Examining the Structure of a PDF
- Written by Matthew
When learning about the PDF format, or trying to track down problems with a PDF, being able to see the structure of a PDF file is a great help. This utility shows a PDF file as an hierarchy of objects using a tree view.
The program is written exclusively in Perl and makes extensive use of our Perl module for handling PDF objects. Because the output is shown in a Windows TreeView control the tool only runs under Windows. All the necessary components to allow it to run on machines that do not have Perl installed are packaged using Cava Packager (www.cava.co.uk) and the installer made using Inno Setup (www.jrsoftware.org).
Simply drag a file onto the window or use File/Open and click 'Show Structure' and the content is shown. Files that are encrypted using normal password security are also handled.
The utility has two modes: 'normal mode' in which the tree is expanded under user control, and 'expanded mode' in which the whole tree is available to the user at the click of a button.
'Normal mode' lets you view an object by expanding it, and the same object can be open more than once in different contexts. In 'expanded mode' the content of an object is shown once, and further occurrences are replaced by a link (XREF) that takes you to the expanded object.
In 'expanded mode' four buttons are available:
Start with full tree puts the program in 'expanded mode';
Expand streams shows stream contents in the tree (truncated after 260 characters);
Expand All expands the whole tree.
Stream contents are shown in full in a separate window by clicking the label (STREAM) in the tree representation. Null characters are shown as "\x00".
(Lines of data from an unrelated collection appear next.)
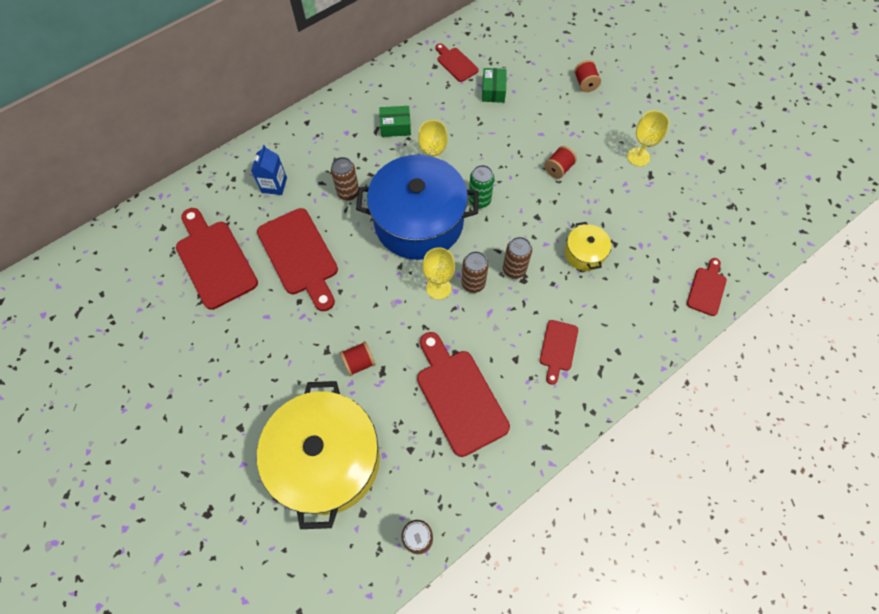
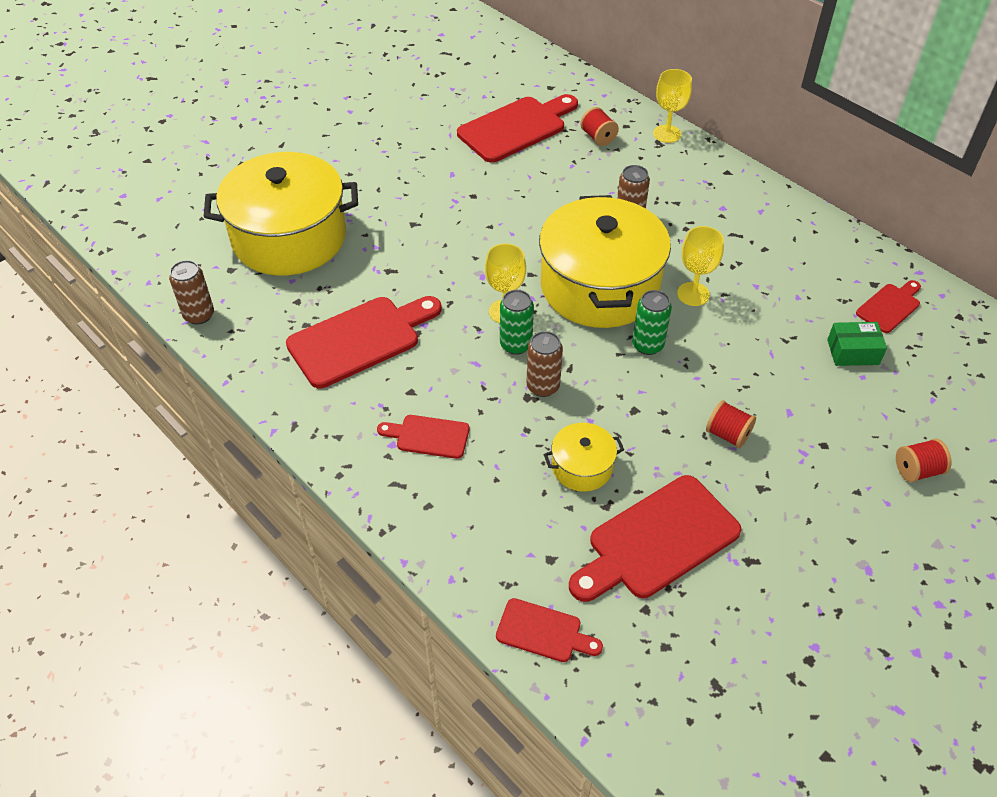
camera: 85 degrees right, 15 degrees down
blue carton [251,145,287,195] -> none
red cutting board [257,208,338,311] -> red cutting board moved to [569,475,741,602]
red spool [340,341,375,376] -> red spool moved to [580,107,619,146]
blue pot [356,155,479,260] -> yellow pot [539,195,671,328]
green box [379,106,411,137] -> none
brown can [461,251,489,293] -> green can [500,290,534,355]
yellow goblet [627,110,669,166] -> yellow goblet moved to [653,69,692,143]

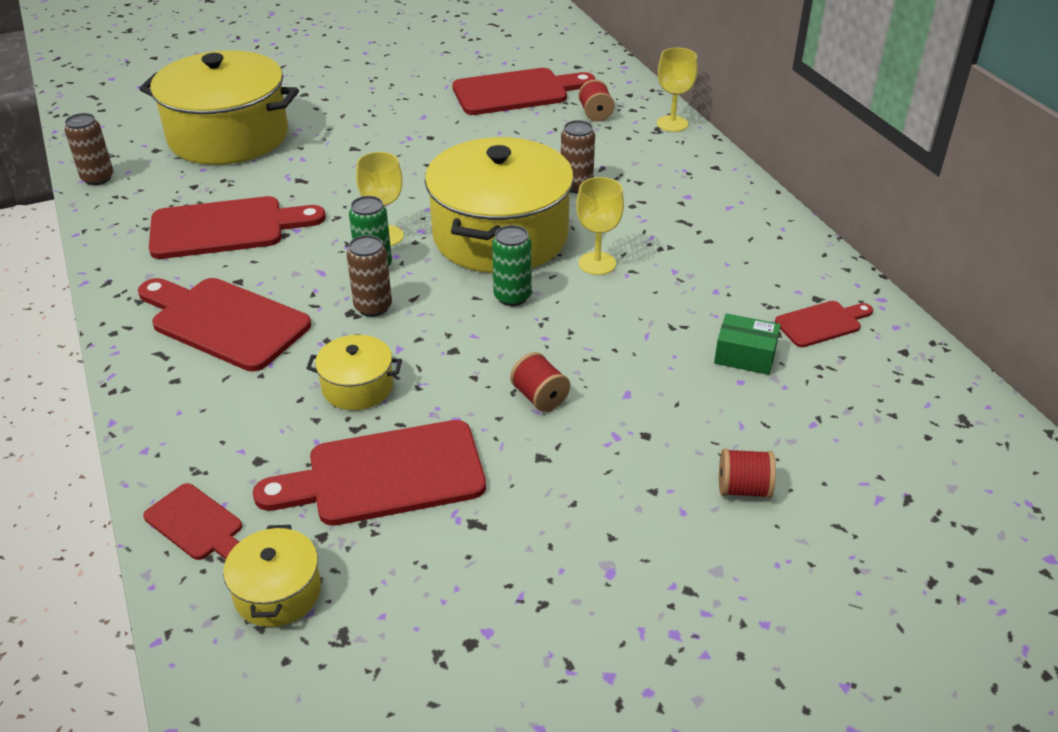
camera: 20 degrees right, 10 degrees down
red cutting board [377,415,469,459] -> red cutting board [138,278,311,371], size x1.88
none -> yellow pot [223,525,321,627]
The time taken to show the initial output depends on the number of objects in the PDF file. For many files the results are shown almost instantaneously: in a test it took 15s before the initial output was shown for a file with >350000 objects: it is unfeasible to attempt to open such a file with the Start with full tree option selected (the likelihood is that you will run out of memory). Because stream contents have to be scanned to replace null characters, large streams could take a few seconds before they are shown. Handling an encrypted file is slightly slower than handling the same file with no encryption.